Notre solution est disponible en version SaaS et en version Add-on ServiceNow. La démarche peut être facilement déclinée à tous les niveaux de l’organisation, mais aussi par pays, projets, fournisseur ou application afin d’avoir un pilotage le plus fin possible, alors que notre solution permet aussi de consolider l’ensemble dans des tableaux de bord personnalisés par persona.
Quels en sont les bénéfices et le ROI pour les entreprises ?
Ils sont multiples. Notre système contribue à limiter significativement les risques réglementaires, fiabilise l’empreinte des entreprises et assure son auditabilité. Il permet aussi de limiter le risque réputationnel en interne et en externe.
Grâce à l’automatisation de plusieurs maillons de la chaîne de valeur, dont la mesure régulière de l’empreinte environnementale, notre solution permet aux entreprises de gagner du temps et de recentrer leurs équipes sur des tâches à plus forte valeur ajoutée. Au-delà, elle donne les moyens aux entreprises de sécuriser l’atteinte de leurs objectifs et de ternir leur trajectoire. Enfin, elle permet aussi de faire de la sobriété énergétique un vecteur de gain financier. Cette démarche permet, en effet, à l’entreprise de s’inscrire dans une logique de rationalisation voire de baisse des achats et de leur consommation d’électricité.

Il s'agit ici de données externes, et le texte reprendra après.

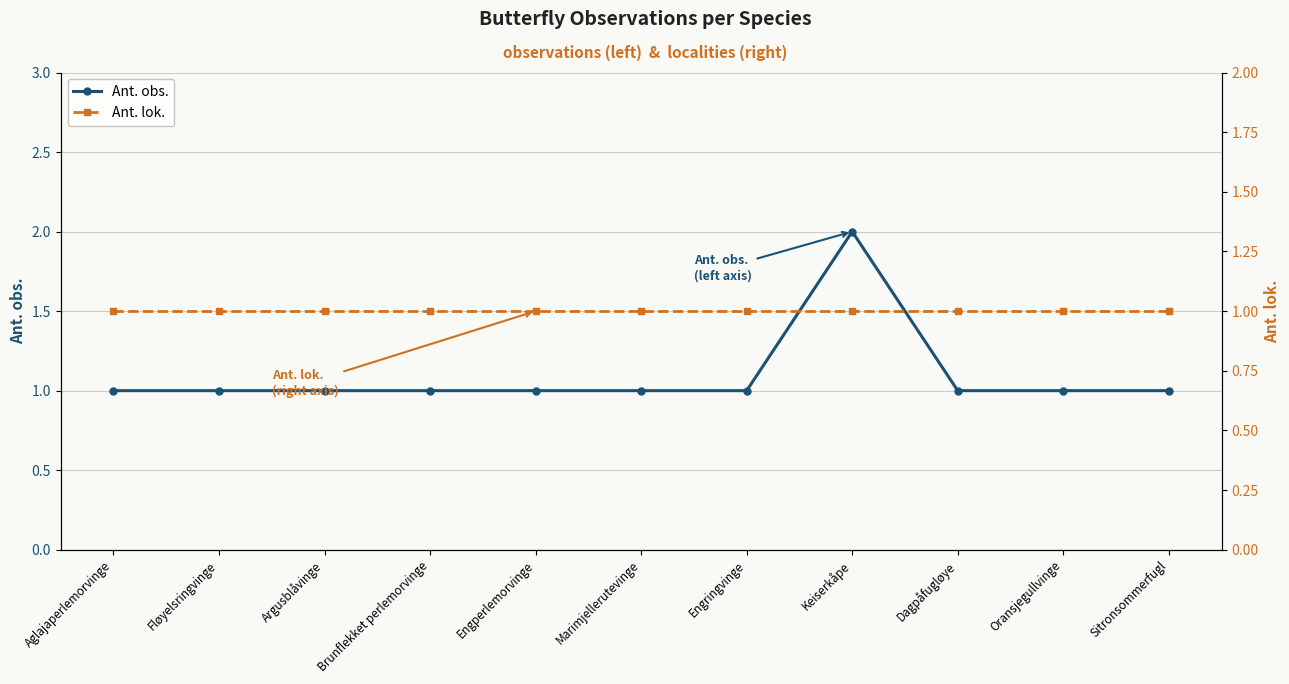

What is the sum of the Ant. obs. values at Fløyelsringvinge and Oransjegullvinge?

2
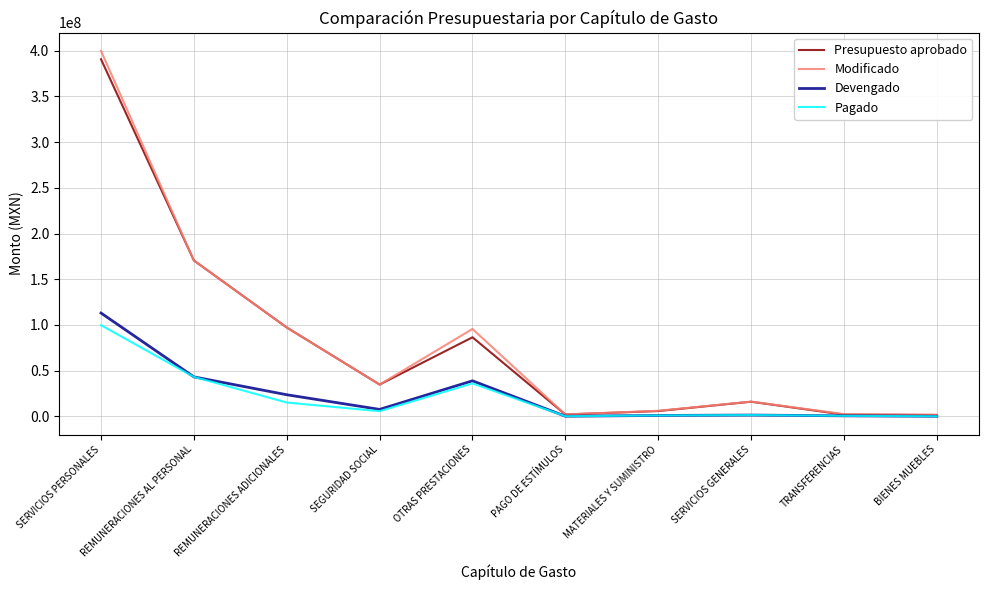

The value of Modificado at OTRAS PRESTACIONES is 169167731.3. True or false?

False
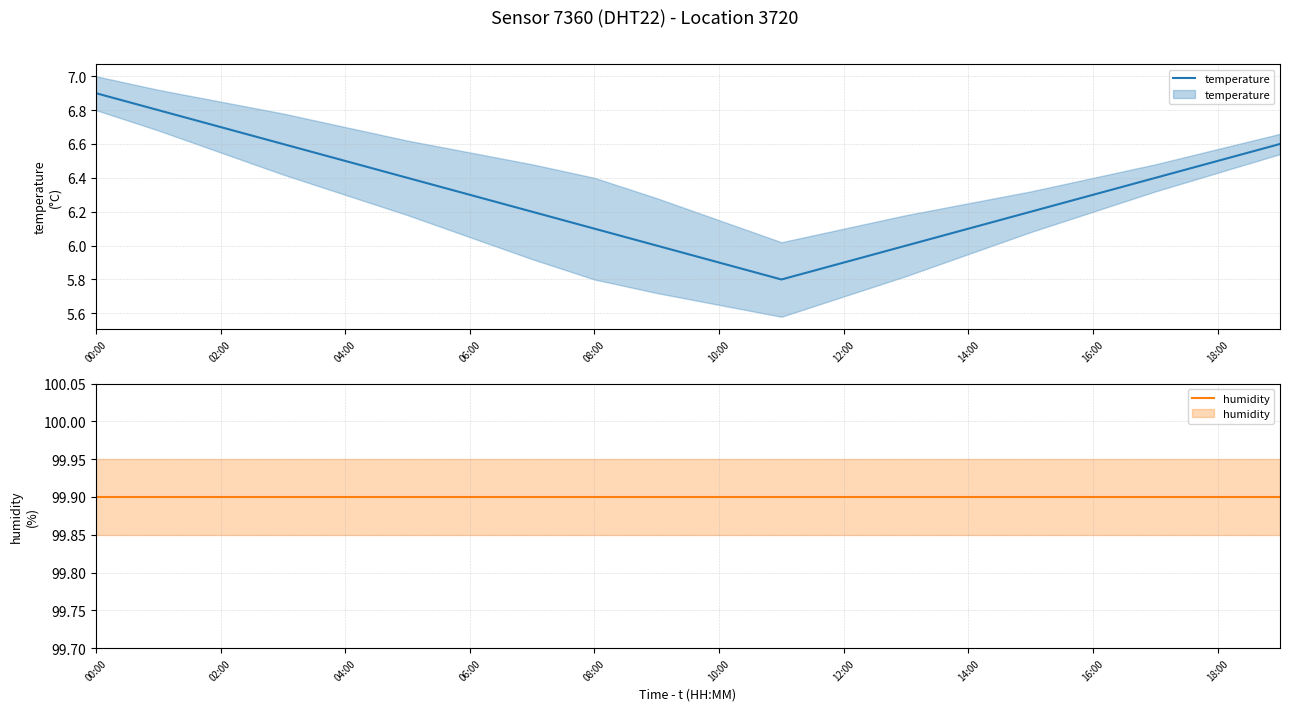

True or false: humidity and temperature cross at least once.

False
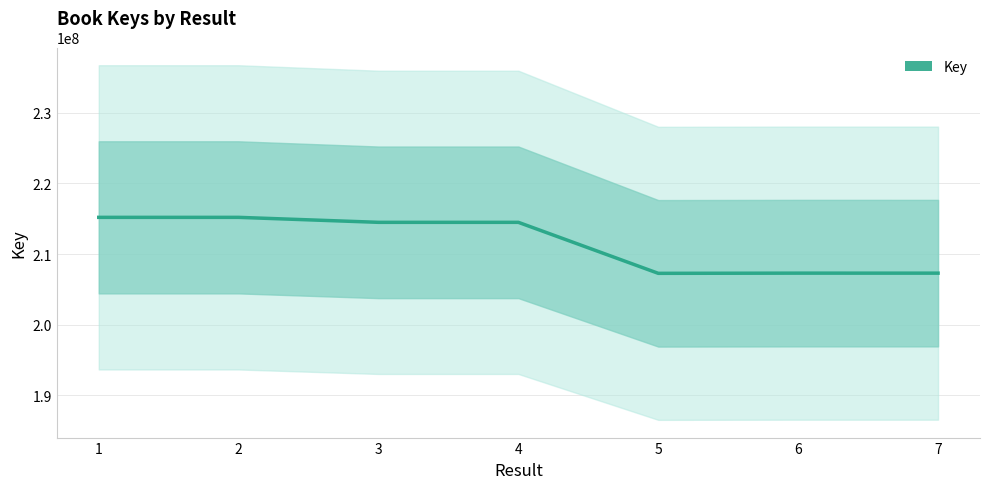

What is the ratio of the value at 3 to the value at 1?

1.0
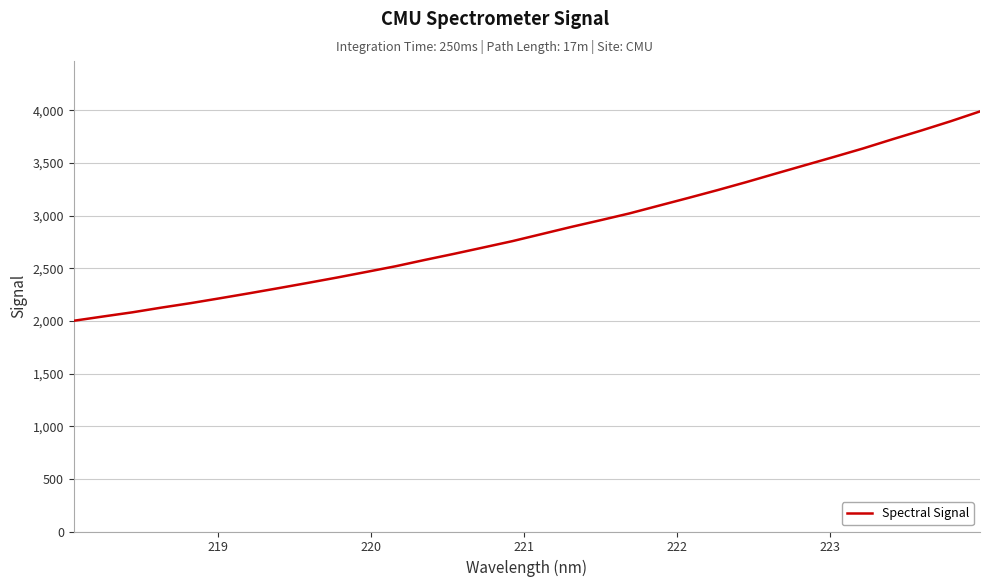

How many values exceed 2825?

16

Aujourd’hui, comment vous projetez-vous sur le marché ?
Dans un contexte marqué par une réglementation plus stricte en matière d’ESG avec notamment l’entrée en vigueur de la CSRD, de plus en plus de grands et nouveaux acteurs du digital se positionnent sur le marché de la sobriété numérique.
Aguaro reste fidèle à sa vocation première : proposer des solutions qui vont au-delà du reporting et qui vont permettre aux entreprises de véritablement prendre en compte les enjeux environnementaux dans leurs pratiques quotidiennes afin de pouvoir se transformer et pérenniser leur activité. Aujourd’hui, nous sommes confortés dans notre choix par les retours et les témoignages de nos clients, mais aussi par la reconnaissance de certains acteurs comme IDC.
Néanmoins, nous restons prudents et modestes, car le chemin est long et l’enjeu auquel nous nous attaquons nous dépasse largement !
En matière de sobriété numérique, quelles pistes de réflexion pourriez-vous partager avec nos lecteurs ?
Né dans les années 80, jusque-là, j’avais une vision assez romantique de l’informatique et des « geeks » qui allaient révolutionner le monde.
Aujourd’hui, si la réalité dépasse parfois tout ce que j’avais pu imaginer enfant, il me semble important de questionner les impacts sociaux, sociétaux et environnementaux de toutes ces disruptions qui se sont succédé. Nous vivons dans un monde où l’accès à la connaissance s’est noyé dans un océan de données et de fake news. En outre, bercés par l’illusion de la dématérialisation et de la virtualisation, l’informatique et le secteur du numérique ne sont pas réellement préoccupés de leurs impacts environnementaux, alors qu’il s’agit du secteur qui enregistre la plus grosse croissance de gaz à effet de serre !
La sobriété numérique, qui se définit par antagonisme à l’ébriété actuelle en matière de consommation et de développement de produits et de services numériques, nous pousse donc à nous reconcentrer sur ce qui compte vraiment en tant qu’individu, entreprise et société. Ce constat est encore plus criant dans un contexte où l’accélération du développement de l’IA pose des enjeux environnementaux et humains.